After testing several compounds and consulting with experts, Dr. Scrimshaw developed a method of iodizing moist salt with non-soluble potassium iodate. In trials among school children, for whom goiter prevalence was approximately 60 percent, treatment with either iodide or iodate caused most of their goiters to disappear.

These results prompted Dr. Scrimshaw to work with governments of the region to require iodation of all salt for human consumption. At the time of its introduction in Guatemala, national prevalence of endemic goiter was 38 percent. Within two years, it had dropped to 14 percent, and by the third year levels had fallen to virtually zero. Since then, the same process has alleviated endemic goiters in many countries throughout Latin America and the world.

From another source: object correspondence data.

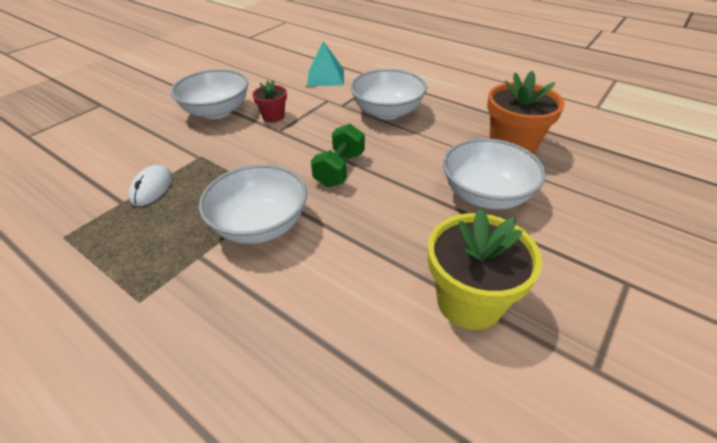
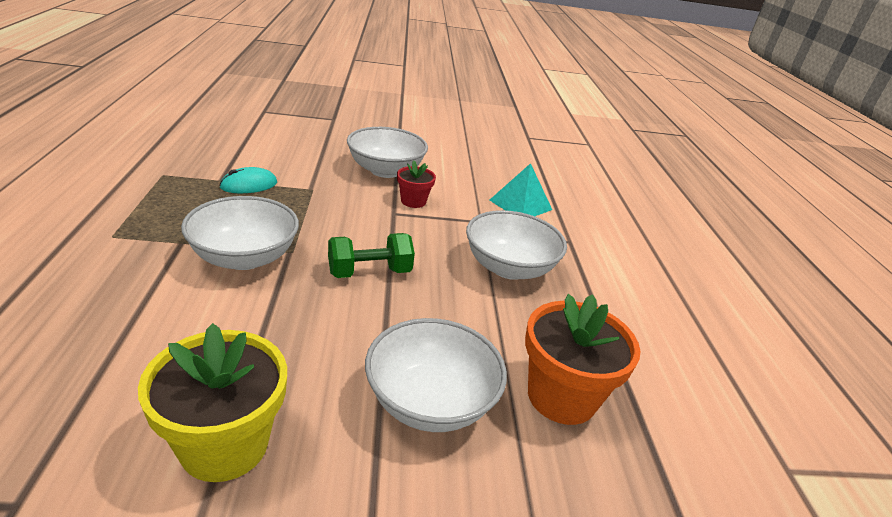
camera: 45 degrees right, 10 degrees down
white mouse [128,165,172,206] -> turquoise mouse [220,167,277,193]

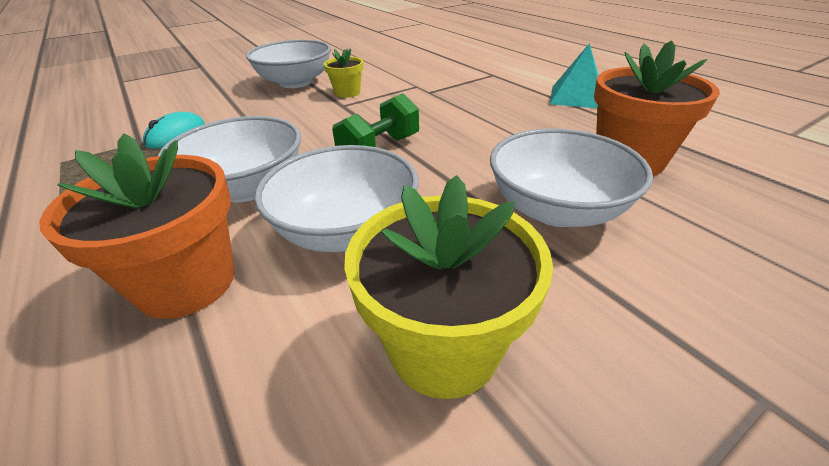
camera: 25 degrees left, 5 degrees up
red flower pot [397,161,436,208] -> yellow flower pot [324,48,363,98]
white bowl [466,210,567,280] -> white bowl moved to [255,145,419,252]
turquoise pyramid [490,163,552,216] -> turquoise pyramid moved to [550,43,599,109]
none -> orange flower pot [39,133,235,319]

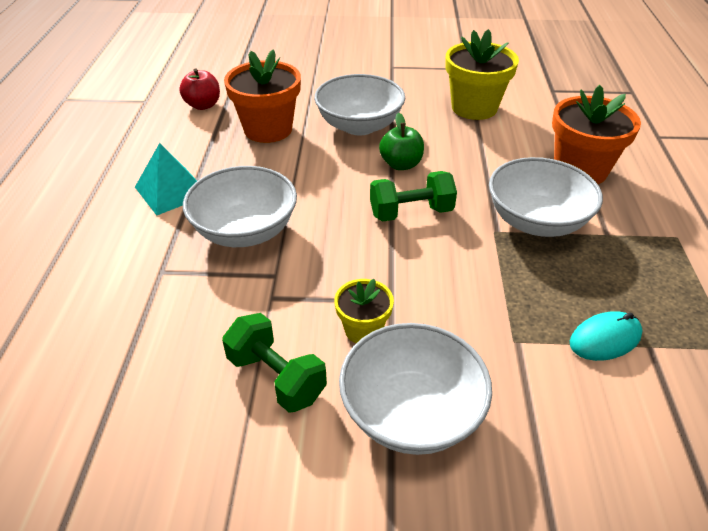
camera: 145 degrees left, 5 degrees up
white bowl [255,145,419,252] -> white bowl moved to [183,166,297,247]
none -> red apple [179,68,220,110]
none -> green dumbbell [222,313,327,413]
none -> green apple [379,112,424,170]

[edit] Further international work and teaching

In the 1960s, Dr. Scrimshaw was instrumental in developing broad American support for high-priority research on nutrition problems in Southeast Asia and the Indian subcontinent. After visiting Bangladesh and India in 1971, he helped initiate "Operation Beta" to reduce the severe malnourishment among children in refugee camps there.

He is equally accomplished as an educator. In 1961, two years after earning a Harvard M.P.H. degree, Dr. Scrimshaw established the new Department of Nutrition and Food Science at the Massachusetts Institute of Technology. He initiated research in 1981 on the functional consequences of iron deficiency, a field of study that continues to occupy him as coordinator of the Iron Deficiency Project Advisory Service, sponsored by the International Nutrition Foundation – which Dr. Scrimshaw founded in 1982 and continues to lead today.

In 1975, Dr. Scrimshaw initiated and directed the World Hunger Program during the development of the United Nations University, and also directed its successor, the Food, Nutrition, Human and Social Development Programme, from 1981 to 1988. He continues to advise the program and edit its publications. In addition, he has taught at Tufts University since 1987. More than 500 food and nutrition scientists from developing countries have been educated and trained in programs created by Dr. Scrimshaw, helping the poorest areas of the world identify and meet their own most pressing nutritional needs.

Dr. Scrimshaw has written or edited over 20 books and monographs and more than 650 articles on clinical nutrition, nutrition and infection, agricultural and food chemistry, food and nutrition policy, and public health. Dr. Scrimshaw remains a principal advisor to international and national organizations in the field of food and nutrition.